KUNINGAN (MASS) – Tulisan ini akan bercerita tentang ‘seru’nya ikut panen di kampung halaman, Desa/Kecamatan Subang.
Tepat pada Rabu (29/6/2021),sawah turun temurun semenjak kakek buyut ini akhirnya kembali panen.
Di kampung, mungkin di setiap masyarakat petani, musim panen adalah hal menggembirakan sekaligus membingungkan, karena kerap kali kesulitan mendapatkan buruh tani untuk membantu.
Karena hal itulah, meski sudah laka tidak ‘nyawah’, penulis memilih pulang untuk sekedar membantu.
Meski hanya dua petak kecil, panen tetaplah panen. Ada sejumlah keriwehan yang tetap harus dipersiapkan.
Mulai dari arit, samak, hingga ‘pengeprakan’. Disini memang hampir semua serba manual.
Untungnya, meski tidak mendapat buruh tani tetap, ada beberapa yang masih saudara, bisa membantu.
Kebiasaan saling membantu ini memang agak unik. Orang yang bantu, tidak diberi upah, hanya makan di tempat, untuk dibawa ke rumah dan rokok. Tapi ya, biasanya membantu untuk beberapa jam saja, memang tidak full.
Lebih untung lagi, ada saudara yang beda desa sedang senggang. Sehingga pekerjaan lebih mudah dan lebih cepat karena banyak yang membantu.
Ada tradisi yang tidak baku dalam panen. Perempuan misalnya, lebih fokus di ‘ngeprak’ padi.
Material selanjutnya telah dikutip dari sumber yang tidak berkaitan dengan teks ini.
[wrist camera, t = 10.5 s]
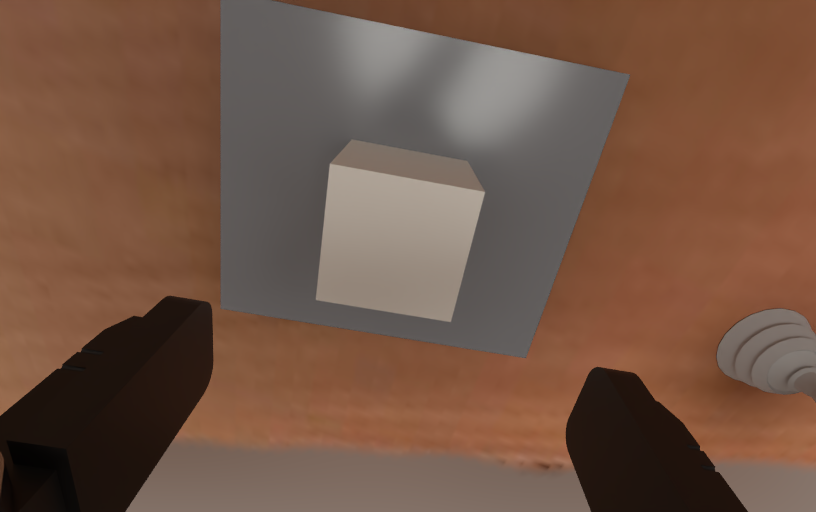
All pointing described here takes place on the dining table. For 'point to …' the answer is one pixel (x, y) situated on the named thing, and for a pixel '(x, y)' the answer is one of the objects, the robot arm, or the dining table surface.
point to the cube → (397, 230)
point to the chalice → (771, 352)
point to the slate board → (407, 129)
Laki-laki ‘ngarit’.
Kemudian, pengangkut, biasanya lelaki paling muda atau paling kuat angkat-angkat, bisa juga yang belum senior atau skill lainnya belum terlalu menunjang.
Barangtentu, karena paling muda dan mungkin paling tidak punya skill panen, penulis bagian angkut-angkut padi ke tempat ‘ngeprak’.
Bahu membahu sambil saling bercerita ‘ngalor-ngidul’ saat panen memang asyik. Semilir angin di sawah berhembus menabrak kulit dan memberi kesejukan. Tapi ya panas terik matahari juga kadang sangat terasa.
Pekerjaan yang banyak, tiba-tiba saja jadi sedikit. Lalu tak terasa semuanya selesai begitu saja setelah diseling beberapa kali istirahat.
Tak kalah seru pada saat musim panen lagi, adalah sensasi makan di sawah. Bersama-sama, menikmati hidangan di area pesawahan memang tak pernah gagal seru.
Jangan dikira, saat panen bukan hanya orang dewasa saja yang menikmatinya. Ada anak-anak kecil yang turut ‘bobolokot’ disana. Bukan dipaksa kerja, mereka memang senang-senang saja.
Tentu ini jadi penghibur bagi penulis, saat lama di perantauan dan tak lagi kenal sawah. Saat anak-anak yang ditemui asyik dengan gadgetnya, pulang kampung dan sekedar sedikit membantu ternyata jadi obat dan nostalgia.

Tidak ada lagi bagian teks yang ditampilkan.